What sweetening influences must now be at work, where every youth and maiden is who has passed through this school! Think of the five thousand who are being trained to be witnesses for Christ to their own people in this continent, where we see still so much darkness, degradation, and superstition.

The whole secret of successful work amongst Spanish-speaking children is splendidly summed up by Mrs Strachan, an E.U.S.A. missionary in Tandil. She says:—

“Our work in the Sunday-school makes us feel more than ever the pressing and immediate need of day-schools. It seems impossible in one short hour to make an impression on the children.“How can you teach a child that a lie is a lie, when lies are told at home and in day-school? How can you make him understand that to steal is a sin when everybody else tells him that the only sin about it is to be found out?
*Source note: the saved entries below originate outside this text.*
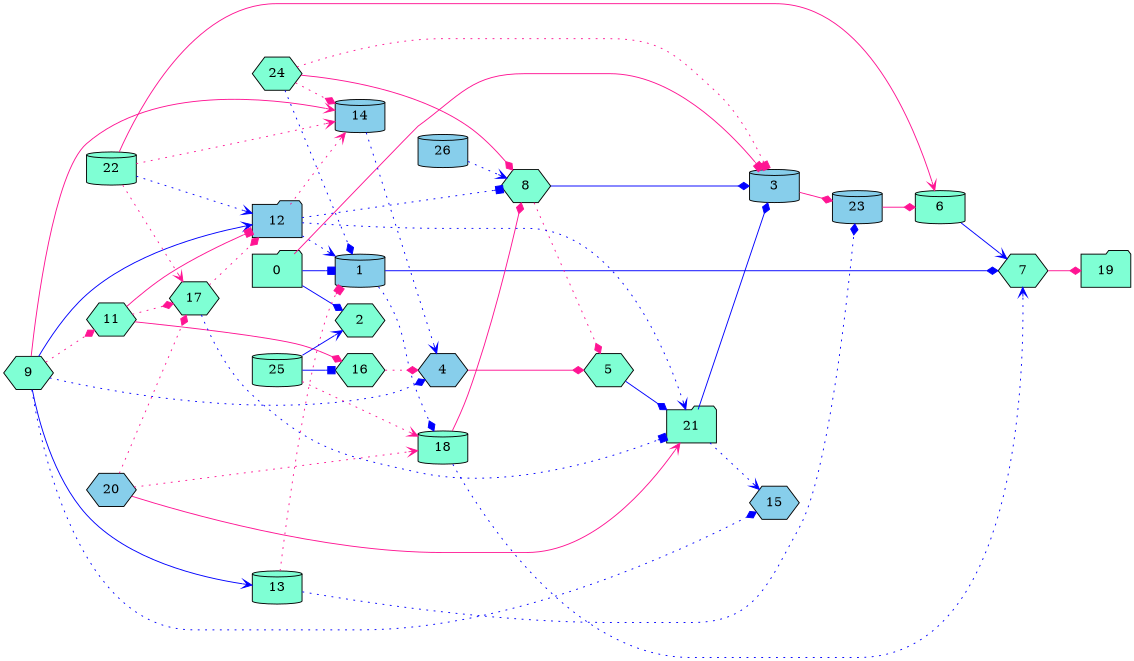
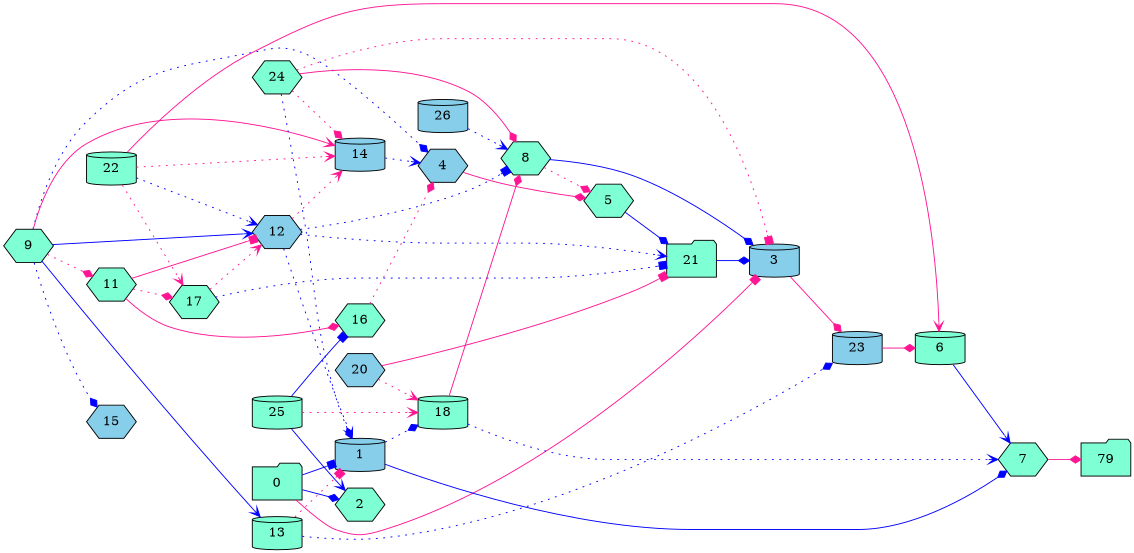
  strict digraph {
    rankdir=LR
    node [fillcolor=aquamarine shape=hexagon style=filled]
    edge [arrowhead=diamond color=deeppink style=dotted]
    0 [shape=folder]
    1 [fillcolor=skyblue shape=cylinder]
    2
    3 [fillcolor=skyblue shape=cylinder]
    7
    18 [shape=cylinder]
    23 [fillcolor=skyblue shape=cylinder]
-   19 [shape=folder]
+   19 [shape=folder label=79]
    8
    6 [shape=cylinder]
    5
    4 [fillcolor=skyblue]
    21 [shape=folder]
    15 [fillcolor=skyblue]
    9
    11
-   12 [fillcolor=skyblue shape=folder]
+   12 [fillcolor=skyblue]
    13 [shape=cylinder]
    14 [fillcolor=skyblue shape=cylinder]
    16
    17
    20 [fillcolor=skyblue]
    22 [shape=cylinder]
    24
    25 [shape=cylinder]
    26 [fillcolor=skyblue shape=cylinder]
    0 -> 1 [arrowhead=box color=blue style=solid]
    0 -> 2 [color=blue style=solid]
    0 -> 3 [arrowhead=box style=solid]
    1 -> 7 [color=blue style=solid]
    1 -> 18 [color=blue]
    3 -> 23 [style=solid]
    7 -> 19 [style=solid]
    18 -> 7 [arrowhead=vee color=blue]
    18 -> 8 [style=solid]
    23 -> 6 [style=solid]
    8 -> 3 [color=blue style=solid]
    8 -> 5
    6 -> 7 [arrowhead=vee color=blue style=solid]
    5 -> 21 [color=blue style=solid]
    4 -> 5 [style=solid]
    21 -> 3 [color=blue style=solid]
-   21 -> 15 [arrowhead=vee color=blue]
    9 -> 4 [color=blue]
    9 -> 15 [color=blue]
    9 -> 11
    9 -> 12 [arrowhead=vee color=blue style=solid]
    9 -> 13 [arrowhead=vee color=blue style=solid]
    9 -> 14 [arrowhead=vee style=solid]
    11 -> 12 [arrowhead=box style=solid]
    11 -> 16 [style=solid]
    11 -> 17
    12 -> 1 [arrowhead=vee color=blue]
    12 -> 8 [arrowhead=box color=blue]
    12 -> 21 [arrowhead=vee color=blue]
    12 -> 14 [arrowhead=vee]
    13 -> 1 [arrowhead=box]
    13 -> 23 [color=blue]
    14 -> 4 [arrowhead=vee color=blue]
    16 -> 4
    17 -> 21 [arrowhead=box color=blue]
-   17 -> 12
+   17 -> 12 [arrowhead=vee]
    20 -> 18 [arrowhead=vee]
-   20 -> 21 [arrowhead=vee style=solid]
-   20 -> 17
+   20 -> 21 [arrowhead=box style=solid]
    22 -> 6 [arrowhead=vee style=solid]
    22 -> 12 [arrowhead=vee color=blue]
    22 -> 14 [arrowhead=vee]
    22 -> 17 [arrowhead=vee]
    24 -> 1 [color=blue]
    24 -> 3 [arrowhead=box]
    24 -> 8 [style=solid]
    24 -> 14
    25 -> 2 [arrowhead=vee color=blue style=solid]
    25 -> 18 [arrowhead=vee]
    25 -> 16 [arrowhead=box color=blue style=solid]
    26 -> 8 [arrowhead=vee color=blue]
  }
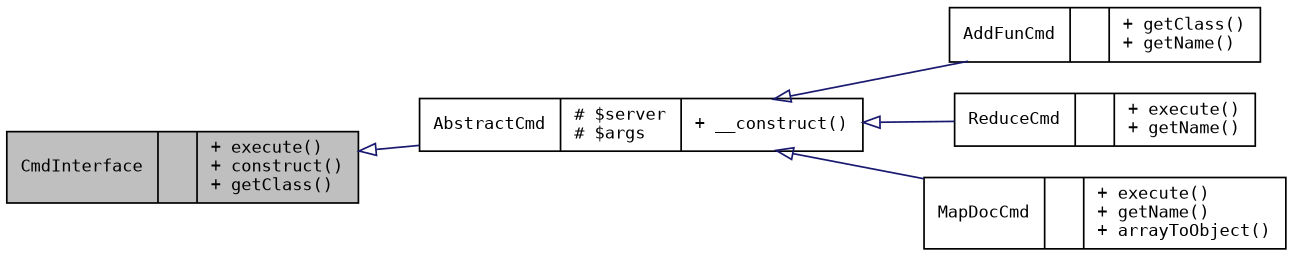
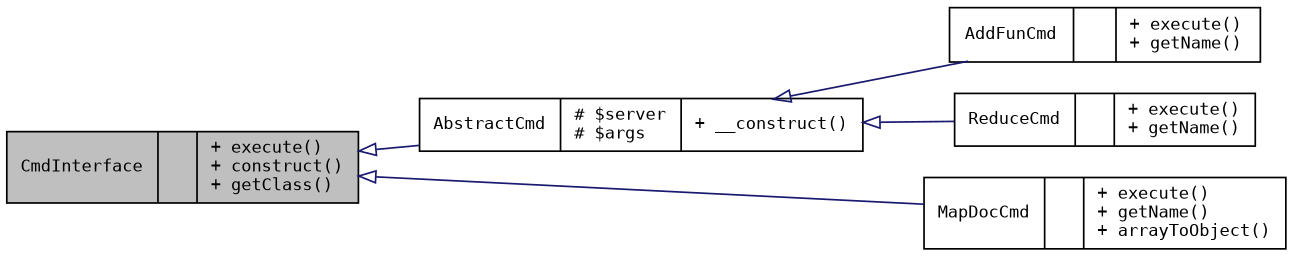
  digraph {
    fontname="DejaVu Sans Mono"
    rankdir=LR
    node [color=black fillcolor=white fontname="DejaVu Sans Mono" fontsize=10 shape=record style=filled]
    edge [arrowtail=onormal color=midnightblue dir=back fontname="DejaVu Sans Mono" fontsize=10 labelfontname="FreeSans.ttf" labelfontsize=10 style=solid]
    n1 [fillcolor=grey75 fontcolor=black height=0.2 label="{CmdInterface\n||+ execute()\l+ construct()\l+ getClass()\l}" width=0.4]
    n2 [height=0.2 label="{AbstractCmd\n|# $server\l# $args\l|+ __construct()\l}" width=0.4]
-   n3 [height=0.2 label="{AddFunCmd\n||+ getClass()\l+ getName()\l}" width=0.4]
+   n3 [height=0.2 label="{AddFunCmd\n||+ execute()\l+ getName()\l}" width=0.4]
    n4 [height=0.2 label="{MapDocCmd\n||+ execute()\l+ getName()\l+ arrayToObject()\l}" width=0.4]
    n5 [height=0.2 label="{ReduceCmd\n||+ execute()\l+ getName()\l}" width=0.4]
    n1 -> n2
    n2 -> n3
-   n2 -> n4
+   n1 -> n4
    n2 -> n5
  }
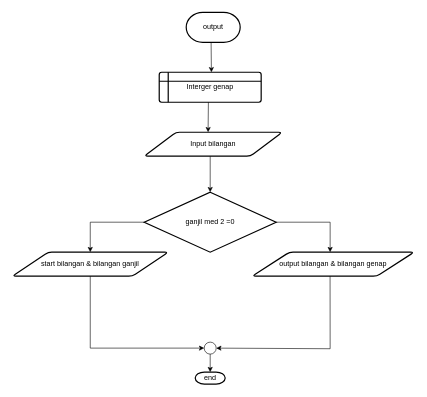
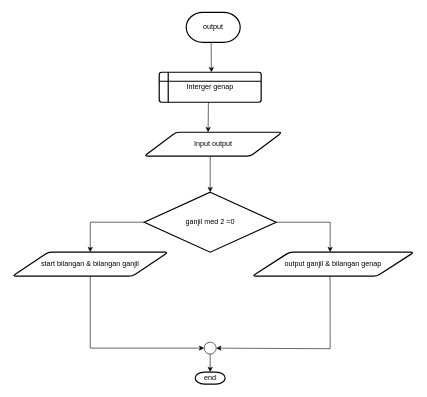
  <mxCell id="0" />
  <mxCell id="1" parent="0" />
  <mxCell id="2" value="output" style="strokeWidth=2;html=1;shape=mxgraph.flowchart.terminator;whiteSpace=wrap;" vertex="1" parent="1"><mxGeometry x="310" y="20" width="90" height="50" as="geometry" /></mxCell>
  <mxCell id="3" value="" style="endArrow=classic;html=1;rounded=0;exitX=0.367;exitY=1.02;exitDx=0;exitDy=0;exitPerimeter=0;" edge="1" parent="1"><mxGeometry width="50" height="50" relative="1" as="geometry"><mxPoint x="351.52" y="71" as="sourcePoint" /><mxPoint x="352" y="120" as="targetPoint" /></mxGeometry></mxCell>
  <mxCell id="4" value="Interger genap" style="shape=internalStorage;whiteSpace=wrap;html=1;dx=15;dy=15;rounded=1;arcSize=8;strokeWidth=2;" vertex="1" parent="1"><mxGeometry x="265" y="120" width="170" height="50" as="geometry" /></mxCell>
- <mxCell id="5" value="Input bilangan" style="shape=parallelogram;html=1;strokeWidth=2;perimeter=parallelogramPerimeter;whiteSpace=wrap;rounded=1;arcSize=12;size=0.23;" vertex="1" parent="1"><mxGeometry x="240" y="220" width="230" height="40" as="geometry" /></mxCell>
+ <mxCell id="5" value="Input output" style="shape=parallelogram;html=1;strokeWidth=2;perimeter=parallelogramPerimeter;whiteSpace=wrap;rounded=1;arcSize=12;size=0.23;" vertex="1" parent="1"><mxGeometry x="240" y="220" width="230" height="40" as="geometry" /></mxCell>
  <mxCell id="6" style="edgeStyle=orthogonalEdgeStyle;rounded=0;orthogonalLoop=1;jettySize=auto;html=1;exitX=0.5;exitY=1;exitDx=0;exitDy=0;" edge="1" parent="1" source="5" target="5"><mxGeometry relative="1" as="geometry" /></mxCell>
  <mxCell id="7" value="" style="endArrow=classic;html=1;rounded=0;" edge="1" parent="1"><mxGeometry width="50" height="50" relative="1" as="geometry"><mxPoint x="350" y="260" as="sourcePoint" /><mxPoint x="350" y="320" as="targetPoint" /></mxGeometry></mxCell>
  <mxCell id="8" value="" style="endArrow=classic;html=1;rounded=0;" edge="1" parent="1"><mxGeometry width="50" height="50" relative="1" as="geometry"><mxPoint x="347" y="170" as="sourcePoint" /><mxPoint x="346.5" y="220" as="targetPoint" /></mxGeometry></mxCell>
  <mxCell id="9" value="ganjil med 2 =0" style="strokeWidth=2;html=1;shape=mxgraph.flowchart.decision;whiteSpace=wrap;" vertex="1" parent="1"><mxGeometry x="240" y="320" width="220" height="100" as="geometry" /></mxCell>
  <mxCell id="10" value="" style="endArrow=classic;html=1;rounded=0;exitX=1;exitY=0.5;exitDx=0;exitDy=0;exitPerimeter=0;" edge="1" parent="1" source="9"><mxGeometry width="50" height="50" relative="1" as="geometry"><mxPoint x="560" y="400" as="sourcePoint" /><mxPoint x="550" y="420" as="targetPoint" /><Array as="points"><mxPoint x="550" y="370" /></Array></mxGeometry></mxCell>
  <mxCell id="11" value="" style="endArrow=classic;html=1;rounded=0;exitX=0;exitY=0.5;exitDx=0;exitDy=0;exitPerimeter=0;" edge="1" parent="1" source="9"><mxGeometry width="50" height="50" relative="1" as="geometry"><mxPoint x="60" y="310" as="sourcePoint" /><mxPoint x="150" y="420" as="targetPoint" /><Array as="points"><mxPoint x="150" y="370" /></Array></mxGeometry></mxCell>
- <mxCell id="12" value="output bilangan &amp;amp; bilangan genap" style="shape=parallelogram;html=1;strokeWidth=2;perimeter=parallelogramPerimeter;whiteSpace=wrap;rounded=1;arcSize=12;size=0.23;" vertex="1" parent="1"><mxGeometry x="420" y="420" width="270" height="40" as="geometry" /></mxCell>
+ <mxCell id="12" value="output ganjil &amp;amp; bilangan genap" style="shape=parallelogram;html=1;strokeWidth=2;perimeter=parallelogramPerimeter;whiteSpace=wrap;rounded=1;arcSize=12;size=0.23;" vertex="1" parent="1"><mxGeometry x="420" y="420" width="270" height="40" as="geometry" /></mxCell>
  <mxCell id="13" value="start bilangan &amp;amp; bilangan ganjil" style="shape=parallelogram;html=1;strokeWidth=2;perimeter=parallelogramPerimeter;whiteSpace=wrap;rounded=1;arcSize=12;size=0.23;" vertex="1" parent="1"><mxGeometry x="20" y="420" width="260" height="40" as="geometry" /></mxCell>
  <mxCell id="14" value="" style="endArrow=classic;html=1;rounded=0;exitX=0.5;exitY=1;exitDx=0;exitDy=0;" edge="1" parent="1"><mxGeometry width="50" height="50" relative="1" as="geometry"><mxPoint x="150" y="460" as="sourcePoint" /><mxPoint x="340" y="580" as="targetPoint" /><Array as="points"><mxPoint x="150" y="580" /></Array></mxGeometry></mxCell>
  <mxCell id="15" value="" style="endArrow=classic;html=1;rounded=0;exitX=0.481;exitY=1;exitDx=0;exitDy=0;exitPerimeter=0;entryX=1;entryY=0.5;entryDx=0;entryDy=0;entryPerimeter=0;" edge="1" parent="1" source="12" target="16"><mxGeometry width="50" height="50" relative="1" as="geometry"><mxPoint x="550" y="470" as="sourcePoint" /><mxPoint x="370" y="581" as="targetPoint" /><Array as="points"><mxPoint x="550" y="581" /></Array></mxGeometry></mxCell>
  <mxCell id="16" value="" style="verticalLabelPosition=bottom;verticalAlign=top;html=1;shape=mxgraph.flowchart.on-page_reference;" vertex="1" parent="1"><mxGeometry x="340" y="570" width="20" height="20" as="geometry" /></mxCell>
  <mxCell id="17" value="" style="endArrow=classic;html=1;rounded=0;exitX=0.5;exitY=1;exitDx=0;exitDy=0;exitPerimeter=0;" edge="1" parent="1" source="16"><mxGeometry width="50" height="50" relative="1" as="geometry"><mxPoint x="420" y="490" as="sourcePoint" /><mxPoint x="350" y="620" as="targetPoint" /></mxGeometry></mxCell>
  <mxCell id="18" value="end" style="strokeWidth=2;html=1;shape=mxgraph.flowchart.terminator;whiteSpace=wrap;" vertex="1" parent="1"><mxGeometry x="325" y="620" width="50" height="20" as="geometry" /></mxCell>
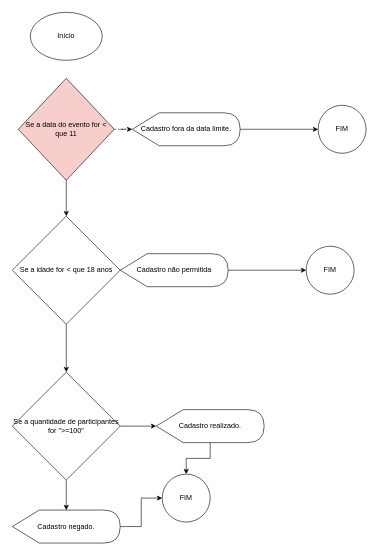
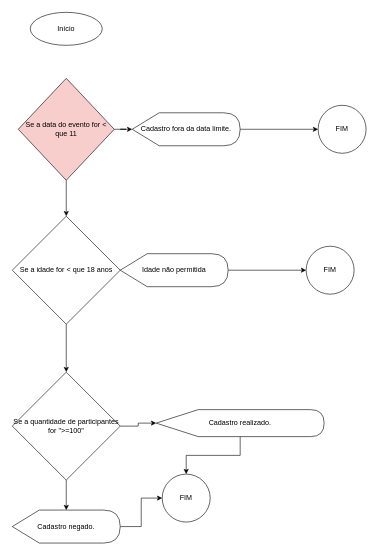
  <mxCell id="0" />
  <mxCell id="1" parent="0" />
- <mxCell id="2" value="Início" style="ellipse;whiteSpace=wrap;html=1;" vertex="1" parent="1"><mxGeometry x="50" y="20" width="120" height="80" as="geometry" /></mxCell>
- <mxCell id="3" value="" style="edgeStyle=orthogonalEdgeStyle;rounded=0;orthogonalLoop=1;jettySize=auto;html=1;dashed=1;" edge="1" parent="1" source="5" target="7"><mxGeometry relative="1" as="geometry" /></mxCell>
+ <mxCell id="2" value="Início" style="ellipse;whiteSpace=wrap;html=1;" vertex="1" parent="1"><mxGeometry x="50" y="20" width="120" height="55" as="geometry" /></mxCell>
+ <mxCell id="3" value="" style="edgeStyle=orthogonalEdgeStyle;rounded=0;orthogonalLoop=1;jettySize=auto;html=1;" edge="1" parent="1" source="5" target="7"><mxGeometry relative="1" as="geometry" /></mxCell>
  <mxCell id="4" value="" style="edgeStyle=orthogonalEdgeStyle;rounded=0;orthogonalLoop=1;jettySize=auto;html=1;" edge="1" parent="1" source="5"><mxGeometry relative="1" as="geometry"><mxPoint x="110" y="360" as="targetPoint" /></mxGeometry></mxCell>
  <mxCell id="5" value="Se a data do evento for &amp;lt; que 11" style="rhombus;whiteSpace=wrap;html=1;fillColor=#f8cecc;" vertex="1" parent="1"><mxGeometry x="30" y="130" width="160" height="170" as="geometry" /></mxCell>
  <mxCell id="6" value="" style="edgeStyle=orthogonalEdgeStyle;rounded=0;orthogonalLoop=1;jettySize=auto;html=1;" edge="1" parent="1" source="7" target="10"><mxGeometry relative="1" as="geometry" /></mxCell>
  <mxCell id="7" value="Cadastro fora da data limite." style="shape=display;whiteSpace=wrap;html=1;" vertex="1" parent="1"><mxGeometry x="220" y="187.5" width="180" height="55" as="geometry" /></mxCell>
  <mxCell id="8" value="" style="edgeStyle=orthogonalEdgeStyle;rounded=0;orthogonalLoop=1;jettySize=auto;html=1;" edge="1" parent="1" source="9" target="16"><mxGeometry relative="1" as="geometry" /></mxCell>
  <mxCell id="9" value="Se a idade for &amp;lt; que 18 anos" style="rhombus;whiteSpace=wrap;html=1;" vertex="1" parent="1"><mxGeometry x="20" y="360" width="180" height="180" as="geometry" /></mxCell>
  <mxCell id="10" value="FIM" style="ellipse;whiteSpace=wrap;html=1;" vertex="1" parent="1"><mxGeometry x="530" y="175" width="80" height="80" as="geometry" /></mxCell>
  <mxCell id="11" value="" style="edgeStyle=orthogonalEdgeStyle;rounded=0;orthogonalLoop=1;jettySize=auto;html=1;" edge="1" parent="1" source="12" target="13"><mxGeometry relative="1" as="geometry" /></mxCell>
- <mxCell id="12" value="Cadastro não permitida" style="shape=display;whiteSpace=wrap;html=1;" vertex="1" parent="1"><mxGeometry x="200" y="422.5" width="180" height="55" as="geometry" /></mxCell>
+ <mxCell id="12" value="Idade não permitida" style="shape=display;whiteSpace=wrap;html=1;" vertex="1" parent="1"><mxGeometry x="200" y="422.5" width="180" height="55" as="geometry" /></mxCell>
  <mxCell id="13" value="FIM" style="ellipse;whiteSpace=wrap;html=1;" vertex="1" parent="1"><mxGeometry x="510" y="410" width="80" height="80" as="geometry" /></mxCell>
  <mxCell id="14" value="" style="edgeStyle=orthogonalEdgeStyle;rounded=0;orthogonalLoop=1;jettySize=auto;html=1;" edge="1" parent="1" source="16" target="18"><mxGeometry relative="1" as="geometry" /></mxCell>
  <mxCell id="15" value="" style="edgeStyle=orthogonalEdgeStyle;rounded=0;orthogonalLoop=1;jettySize=auto;html=1;" edge="1" parent="1" source="16" target="20"><mxGeometry relative="1" as="geometry" /></mxCell>
  <mxCell id="16" value="Se a quantidade de participantes for &quot;&amp;gt;=100&quot;" style="rhombus;whiteSpace=wrap;html=1;" vertex="1" parent="1"><mxGeometry x="20" y="620" width="180" height="180" as="geometry" /></mxCell>
  <mxCell id="17" value="" style="edgeStyle=orthogonalEdgeStyle;rounded=0;orthogonalLoop=1;jettySize=auto;html=1;" edge="1" parent="1" source="18" target="21"><mxGeometry relative="1" as="geometry" /></mxCell>
- <mxCell id="18" value="Cadastro realizado." style="shape=display;whiteSpace=wrap;html=1;" vertex="1" parent="1"><mxGeometry x="260" y="682.5" width="180" height="55" as="geometry" /></mxCell>
+ <mxCell id="18" value="Cadastro realizado." style="shape=display;whiteSpace=wrap;html=1;" vertex="1" parent="1"><mxGeometry x="260" y="682.5" width="280" height="45" as="geometry" /></mxCell>
  <mxCell id="19" value="" style="edgeStyle=orthogonalEdgeStyle;rounded=0;orthogonalLoop=1;jettySize=auto;html=1;" edge="1" parent="1" source="20" target="21"><mxGeometry relative="1" as="geometry" /></mxCell>
  <mxCell id="20" value="Cadastro negado." style="shape=display;whiteSpace=wrap;html=1;" vertex="1" parent="1"><mxGeometry x="20" y="850" width="180" height="55" as="geometry" /></mxCell>
  <mxCell id="21" value="FIM" style="ellipse;whiteSpace=wrap;html=1;aspect=fixed;" vertex="1" parent="1"><mxGeometry x="270" y="790" width="80" height="80" as="geometry" /></mxCell>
“The child of South America is up against all that sort of thing; it is the very air he breathes during the week.

“He comes to us for an hour on Sunday; how much do you think can be done to press home these powerful influences? We are more than ever convinced that if we are to do in this country a work that will take deep root downward, and bear fruit upward, the children must be got hold of, placed in the right atmosphere, and taught on the right lines. For this we must get the day-schools and get them quickly.”